* **Your goal**
Reproduce the records below in full and exactly, without their images.

[The input — start]

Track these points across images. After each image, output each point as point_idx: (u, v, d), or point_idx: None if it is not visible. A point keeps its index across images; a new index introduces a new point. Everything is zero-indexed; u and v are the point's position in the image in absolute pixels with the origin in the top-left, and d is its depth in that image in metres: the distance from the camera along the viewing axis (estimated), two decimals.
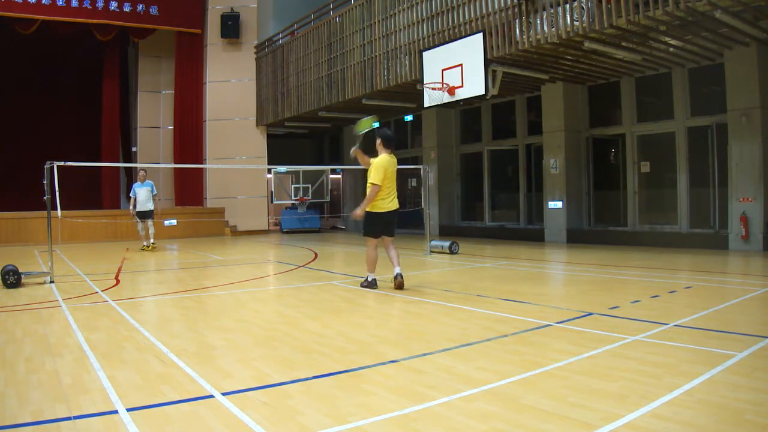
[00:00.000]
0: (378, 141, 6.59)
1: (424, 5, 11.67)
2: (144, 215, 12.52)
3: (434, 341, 4.10)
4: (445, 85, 10.68)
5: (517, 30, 9.66)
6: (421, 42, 11.72)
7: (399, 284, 6.46)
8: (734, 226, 9.97)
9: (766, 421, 2.56)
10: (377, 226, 6.57)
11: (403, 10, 12.24)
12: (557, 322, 4.61)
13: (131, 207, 12.55)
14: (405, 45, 12.22)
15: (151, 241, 12.68)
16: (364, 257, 6.81)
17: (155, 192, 12.78)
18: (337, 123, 18.78)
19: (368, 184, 6.49)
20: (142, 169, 13.27)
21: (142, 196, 12.45)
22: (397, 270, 6.53)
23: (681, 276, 7.41)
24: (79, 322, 4.97)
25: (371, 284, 6.67)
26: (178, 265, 10.38)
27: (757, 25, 8.55)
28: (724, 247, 10.09)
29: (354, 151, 6.64)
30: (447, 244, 10.67)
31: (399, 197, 6.64)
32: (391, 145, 6.64)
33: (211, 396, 3.02)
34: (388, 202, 6.49)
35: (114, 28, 17.27)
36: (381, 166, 6.37)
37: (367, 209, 6.49)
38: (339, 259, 10.92)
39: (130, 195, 12.65)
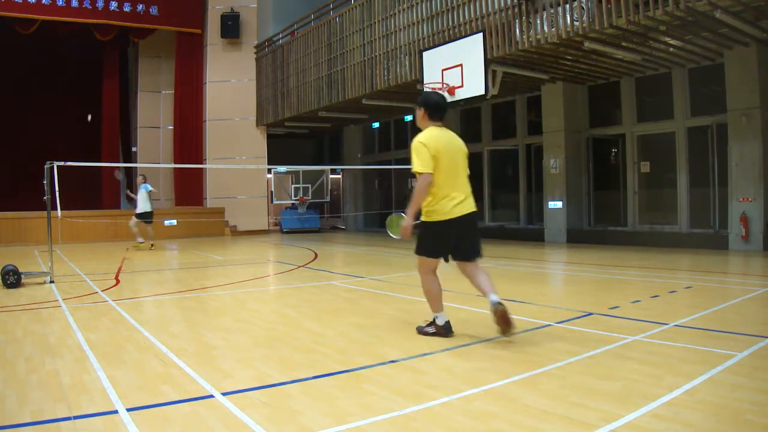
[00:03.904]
0: (420, 112, 4.19)
1: (424, 5, 11.67)
2: (139, 216, 12.68)
3: (434, 341, 4.10)
4: (445, 85, 10.67)
5: (517, 30, 9.67)
6: (421, 42, 11.71)
7: (501, 316, 3.92)
8: (734, 226, 9.96)
9: (766, 421, 2.56)
10: (438, 241, 4.13)
11: (403, 10, 12.24)
12: (557, 322, 4.61)
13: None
14: (405, 45, 12.21)
15: (140, 240, 12.92)
16: (421, 283, 4.29)
17: (149, 190, 12.71)
18: (337, 123, 18.77)
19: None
20: (141, 174, 13.25)
21: (139, 199, 12.61)
22: (493, 297, 3.97)
23: (681, 276, 7.41)
24: (79, 322, 4.97)
25: (443, 330, 4.18)
26: (178, 265, 10.37)
27: (757, 25, 8.55)
28: (724, 247, 10.09)
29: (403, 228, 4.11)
30: None
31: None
32: (441, 115, 4.18)
33: (211, 396, 3.02)
34: (452, 203, 4.02)
35: (114, 28, 17.27)
36: (424, 145, 3.97)
37: (422, 217, 4.12)
38: (339, 259, 10.92)
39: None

[The input — finish]

* **Answer for this exercise**
Track these points across images. After each image, output each point as point_idx: (u, v, d), or point_idx: None if it is not visible. A point keeps its index across images; a new index introduces a new point. Everything is zero-indexed; u and v are the point's position in the image in absolute pixels with the origin in the top-left, and d is its depth in that image in metres: the distance from the camera along the viewing axis (estimated), two decimals.
[00:00.000]
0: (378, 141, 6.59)
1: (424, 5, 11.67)
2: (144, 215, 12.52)
3: (434, 341, 4.10)
4: (445, 85, 10.68)
5: (517, 30, 9.66)
6: (421, 42, 11.72)
7: (399, 284, 6.46)
8: (734, 226, 9.97)
9: (766, 421, 2.56)
10: (377, 226, 6.57)
11: (403, 10, 12.24)
12: (557, 322, 4.61)
13: (131, 207, 12.55)
14: (405, 45, 12.22)
15: (151, 241, 12.68)
16: (364, 257, 6.81)
17: (155, 192, 12.78)
18: (337, 123, 18.78)
19: (368, 184, 6.49)
20: (142, 169, 13.27)
21: (142, 196, 12.45)
22: (397, 270, 6.53)
23: (681, 276, 7.41)
24: (79, 322, 4.97)
25: (371, 284, 6.67)
26: (178, 265, 10.38)
27: (757, 25, 8.55)
28: (724, 247, 10.09)
29: (354, 151, 6.64)
30: (447, 244, 10.67)
31: (399, 197, 6.64)
32: (391, 145, 6.64)
33: (211, 396, 3.02)
34: (388, 202, 6.49)
35: (114, 28, 17.27)
36: (381, 166, 6.37)
37: (367, 209, 6.49)
38: (339, 259, 10.92)
39: (130, 195, 12.65)
[00:03.904]
0: (420, 112, 4.19)
1: (424, 5, 11.67)
2: (139, 216, 12.68)
3: (434, 341, 4.10)
4: (445, 85, 10.67)
5: (517, 30, 9.67)
6: (421, 42, 11.71)
7: (501, 316, 3.92)
8: (734, 226, 9.96)
9: (766, 421, 2.56)
10: (438, 241, 4.13)
11: (403, 10, 12.24)
12: (557, 322, 4.61)
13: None
14: (405, 45, 12.21)
15: (140, 240, 12.92)
16: (421, 283, 4.29)
17: (149, 190, 12.71)
18: (337, 123, 18.77)
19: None
20: (141, 174, 13.25)
21: (139, 199, 12.61)
22: (493, 297, 3.97)
23: (681, 276, 7.41)
24: (79, 322, 4.97)
25: (443, 330, 4.18)
26: (178, 265, 10.37)
27: (757, 25, 8.55)
28: (724, 247, 10.09)
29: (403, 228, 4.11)
30: None
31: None
32: (441, 115, 4.18)
33: (211, 396, 3.02)
34: (452, 203, 4.02)
35: (114, 28, 17.27)
36: (424, 145, 3.97)
37: (422, 217, 4.12)
38: (339, 259, 10.92)
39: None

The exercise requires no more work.